Object Detection

Overview

The Object Detection sample demonstrates GPU-accelerated object detection using CV-CUDA for preprocessing and TensorRT with EfficientNMS for inference. This sample showcases:

  • End-to-end object detection pipeline on GPU

  • RetinaNet model with ResNet50-FPN backbone

  • EfficientNMS TensorRT plugin for fast post-processing

  • Bounding box drawing on detected objects

  • Integration between CV-CUDA, TensorRT, and visualization

Usage

Detect objects in an image:

python3 object_detection.py -i image.jpg

The sample will:

  1. Download RetinaNet model weights (first run only)

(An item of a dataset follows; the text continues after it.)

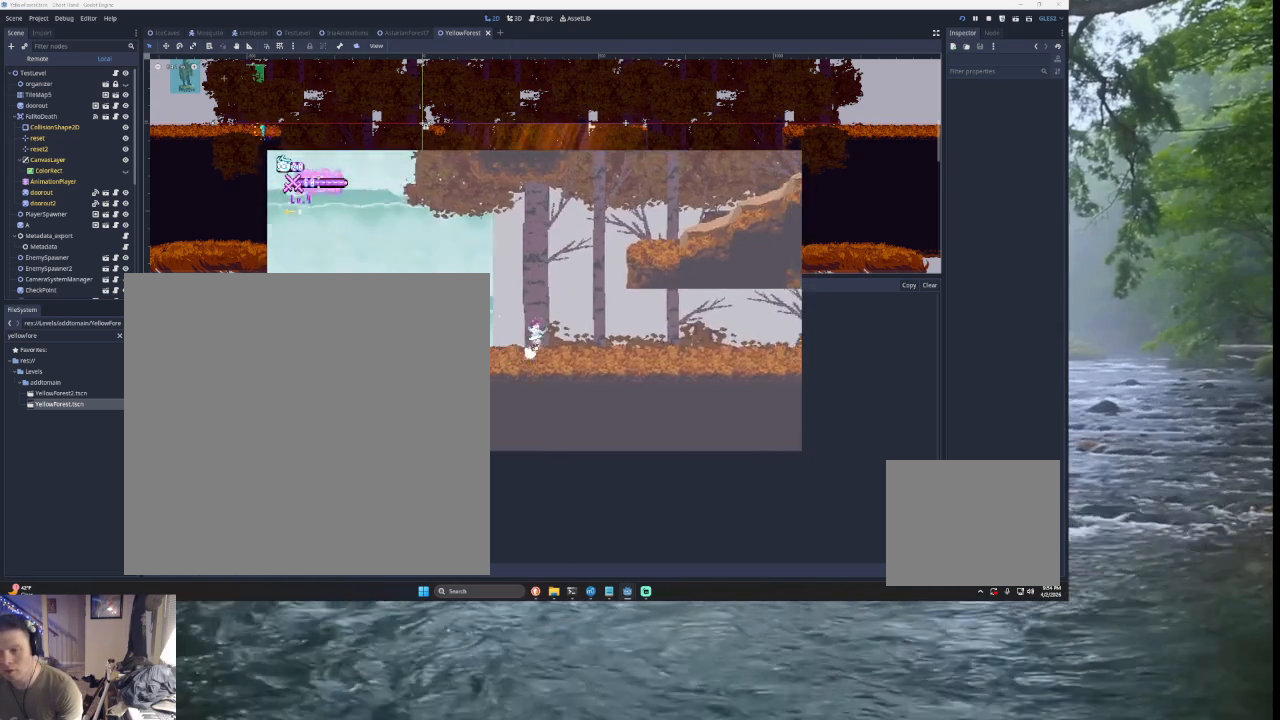
{"buttons": ["TRIANGLE"], "left_stick": "right", "right_stick": "center", "events": [[233, "TRIANGLE", "up"], [300, "TRIANGLE", "down"]]}
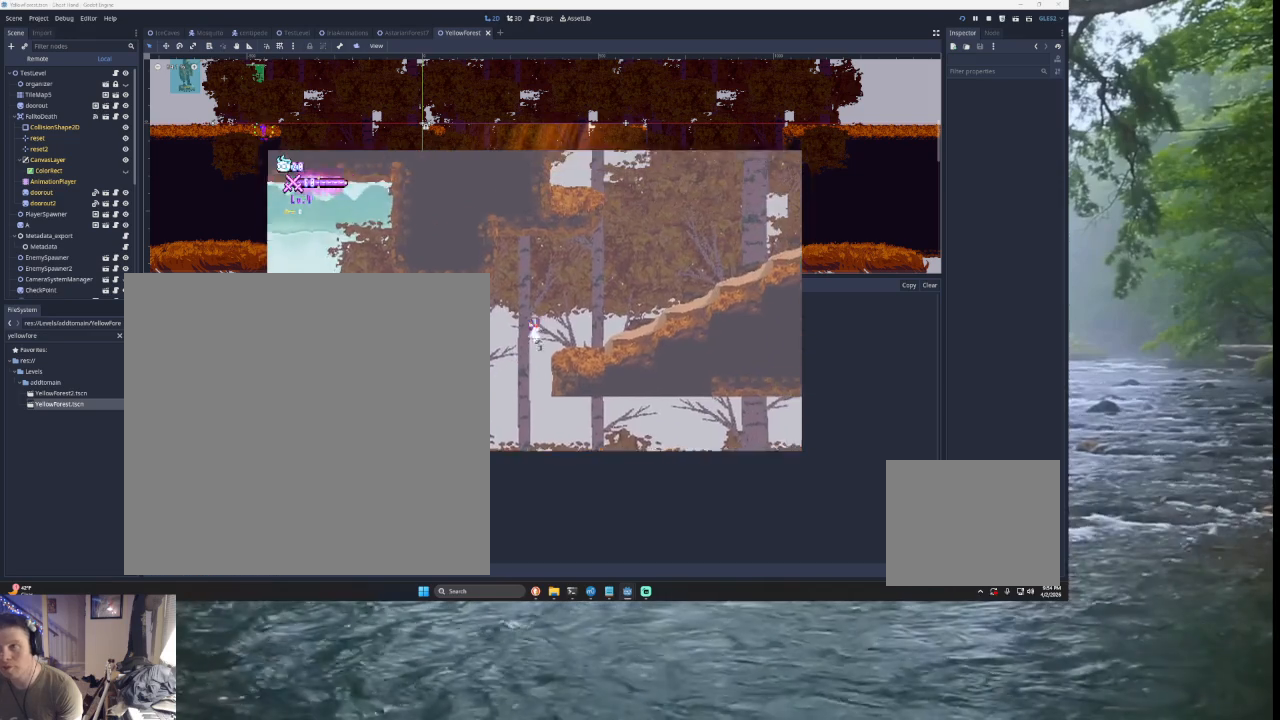
{"buttons": ["TRIANGLE"], "left_stick": "right", "right_stick": "center", "events": [[167, "TRIANGLE", "up"], [467, "TRIANGLE", "down"]]}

  2. Export model with EfficientNMS to ONNX (first run only)

  3. Build TensorRT engine (first run only)

  4. Detect objects and draw bounding boxes

  5. Save output as cvcuda/.cache/cat_detections.jpg

Specify custom output path:

python3 object_detection.py -i street.jpg -o detections.jpg

Command-Line Arguments

Argument

Short Form

Default

Description

--input

-i

tabby_tiger_cat.jpg

Input image file path

--output

-o

cvcuda/.cache/cat_detections.jpg

Output image file path with drawn boxes

--width

224

Target width for model input

--height

224

Target height for model input

Implementation Details

The object detection pipeline consists of:

  1. Model setup (RetinaNet+EfficientNMS export and TensorRT engine building)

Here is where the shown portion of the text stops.